1時間半ほどイサキ釣りをやってお土産確保に成功したら、カイワリ釣りへ。初島沖の95メートル前後の良型を期待できるポイントで釣り開始。いい反応があるようで、「底5メートル切って15メートルまで」という激アツなタナの指示が出た。オキアミ5本針の仕掛けを50センチ刻みで20回シャクってタナを探るが魚が触れてくる気配はなし。60メートルと少し浅めのポイントへ移動する。ここではヒレナガカサゴやヒメが釣れ、なんとネンブツダイの5本針パーフェクトで1つだけ用意したオキアミ仕掛けは縮れて使い物にならない状態に。いつものウィリー仕掛けに戻すと、硬質な魚信あり。引きはカイワリっぽいが魚信はカイワリとは絶対に違う。なんとカイワリの頭へのスレ掛かりで本命ボウズは解除。

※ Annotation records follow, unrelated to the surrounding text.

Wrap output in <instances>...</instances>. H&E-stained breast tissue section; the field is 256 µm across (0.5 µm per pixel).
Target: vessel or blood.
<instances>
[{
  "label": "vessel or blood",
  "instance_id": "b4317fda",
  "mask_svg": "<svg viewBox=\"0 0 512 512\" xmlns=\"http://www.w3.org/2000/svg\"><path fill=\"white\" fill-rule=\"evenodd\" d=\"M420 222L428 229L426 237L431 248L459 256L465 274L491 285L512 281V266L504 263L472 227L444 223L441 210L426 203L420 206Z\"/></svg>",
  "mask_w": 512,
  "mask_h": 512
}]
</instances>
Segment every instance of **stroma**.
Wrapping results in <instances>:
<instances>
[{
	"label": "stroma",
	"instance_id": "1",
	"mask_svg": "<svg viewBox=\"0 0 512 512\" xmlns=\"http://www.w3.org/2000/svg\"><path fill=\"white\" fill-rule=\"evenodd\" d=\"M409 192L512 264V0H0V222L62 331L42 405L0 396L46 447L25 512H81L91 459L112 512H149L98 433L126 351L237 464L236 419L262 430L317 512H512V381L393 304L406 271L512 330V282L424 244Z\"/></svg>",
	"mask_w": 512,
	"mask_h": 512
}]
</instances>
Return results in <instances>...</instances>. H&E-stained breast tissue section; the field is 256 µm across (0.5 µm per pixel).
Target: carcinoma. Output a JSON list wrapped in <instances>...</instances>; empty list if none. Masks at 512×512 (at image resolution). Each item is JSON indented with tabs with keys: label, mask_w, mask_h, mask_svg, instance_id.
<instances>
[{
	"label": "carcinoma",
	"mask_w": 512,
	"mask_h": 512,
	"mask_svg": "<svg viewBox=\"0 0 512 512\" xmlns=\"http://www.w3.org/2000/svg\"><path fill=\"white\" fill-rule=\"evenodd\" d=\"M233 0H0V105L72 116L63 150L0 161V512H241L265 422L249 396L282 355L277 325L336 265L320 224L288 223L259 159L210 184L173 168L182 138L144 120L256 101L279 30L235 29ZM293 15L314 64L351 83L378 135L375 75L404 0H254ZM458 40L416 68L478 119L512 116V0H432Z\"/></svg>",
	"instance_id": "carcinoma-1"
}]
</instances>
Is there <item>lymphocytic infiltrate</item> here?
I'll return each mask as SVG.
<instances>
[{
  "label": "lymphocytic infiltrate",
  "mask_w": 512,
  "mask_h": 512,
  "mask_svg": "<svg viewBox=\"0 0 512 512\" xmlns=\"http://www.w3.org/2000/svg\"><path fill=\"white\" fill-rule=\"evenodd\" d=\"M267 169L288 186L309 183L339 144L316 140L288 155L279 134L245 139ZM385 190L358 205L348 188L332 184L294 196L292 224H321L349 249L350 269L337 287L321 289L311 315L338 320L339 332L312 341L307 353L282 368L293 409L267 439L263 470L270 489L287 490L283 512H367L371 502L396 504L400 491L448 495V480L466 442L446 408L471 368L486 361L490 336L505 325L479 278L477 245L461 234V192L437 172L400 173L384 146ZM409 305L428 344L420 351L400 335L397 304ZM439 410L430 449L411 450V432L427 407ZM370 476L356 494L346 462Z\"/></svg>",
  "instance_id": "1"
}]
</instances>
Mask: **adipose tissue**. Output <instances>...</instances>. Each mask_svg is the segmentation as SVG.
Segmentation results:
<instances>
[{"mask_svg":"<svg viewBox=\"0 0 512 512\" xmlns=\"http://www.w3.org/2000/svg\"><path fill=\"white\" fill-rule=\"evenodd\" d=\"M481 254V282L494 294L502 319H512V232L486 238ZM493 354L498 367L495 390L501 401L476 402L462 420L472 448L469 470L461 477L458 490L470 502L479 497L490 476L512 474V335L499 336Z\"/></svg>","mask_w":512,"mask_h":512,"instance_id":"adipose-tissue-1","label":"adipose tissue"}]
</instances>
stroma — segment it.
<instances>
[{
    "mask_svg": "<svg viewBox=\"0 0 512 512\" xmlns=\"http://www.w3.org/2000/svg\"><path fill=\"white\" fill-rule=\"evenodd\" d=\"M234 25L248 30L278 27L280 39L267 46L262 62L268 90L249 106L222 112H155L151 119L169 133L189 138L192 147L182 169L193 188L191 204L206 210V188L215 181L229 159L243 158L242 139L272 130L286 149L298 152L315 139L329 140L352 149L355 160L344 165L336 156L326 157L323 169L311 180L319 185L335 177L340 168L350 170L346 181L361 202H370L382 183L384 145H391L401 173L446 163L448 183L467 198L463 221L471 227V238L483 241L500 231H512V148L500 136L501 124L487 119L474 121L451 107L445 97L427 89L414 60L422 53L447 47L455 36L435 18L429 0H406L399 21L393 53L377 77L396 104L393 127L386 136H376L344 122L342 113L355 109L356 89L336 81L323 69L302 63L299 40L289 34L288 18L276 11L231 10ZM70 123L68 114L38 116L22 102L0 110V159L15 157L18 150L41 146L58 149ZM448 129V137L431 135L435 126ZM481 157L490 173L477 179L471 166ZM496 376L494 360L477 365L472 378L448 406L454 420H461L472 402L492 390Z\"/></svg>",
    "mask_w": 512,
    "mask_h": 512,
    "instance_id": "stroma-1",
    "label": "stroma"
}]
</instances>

ウィリーの針にスレ掛かりしていたので、オキアミコマセだからオキアミエサ有利というわけではない? オキアミコマセだとタナを3往復してコマセが残るように調整するのが難しく、回収するとだいたいビシは空になっていた。上窓を閉めると今度はコマセが出ていかない。オキアミコマセでのウィリーシャクリに不慣れなのもありなかなか難しい。しばし沈黙したが、なんとか2匹目。今度はオキアミに食ってきた。その2投後にカイワリの部の見せ場が訪れる。重量感たっぷりな魚信あり。1匹目同様、引きはカイワリっぽいが魚信の出方はカイワリっぽくない。やたら重いので最後まで手巻きで巻いてくると、カイワリのトリプル。うち2匹はウィリー針に掛かっていたが2匹ともスレ掛かり。もう1匹はオキアミに食っておりこちらはちゃんと口に掛かっていた。オキアミコマセでカイワリを5匹釣って2匹はオキアミに、残る3匹はいずれもウィリー針へのスレ掛かり。オキアミコマセでもウィリーで釣れるがスレ掛かりしかしない?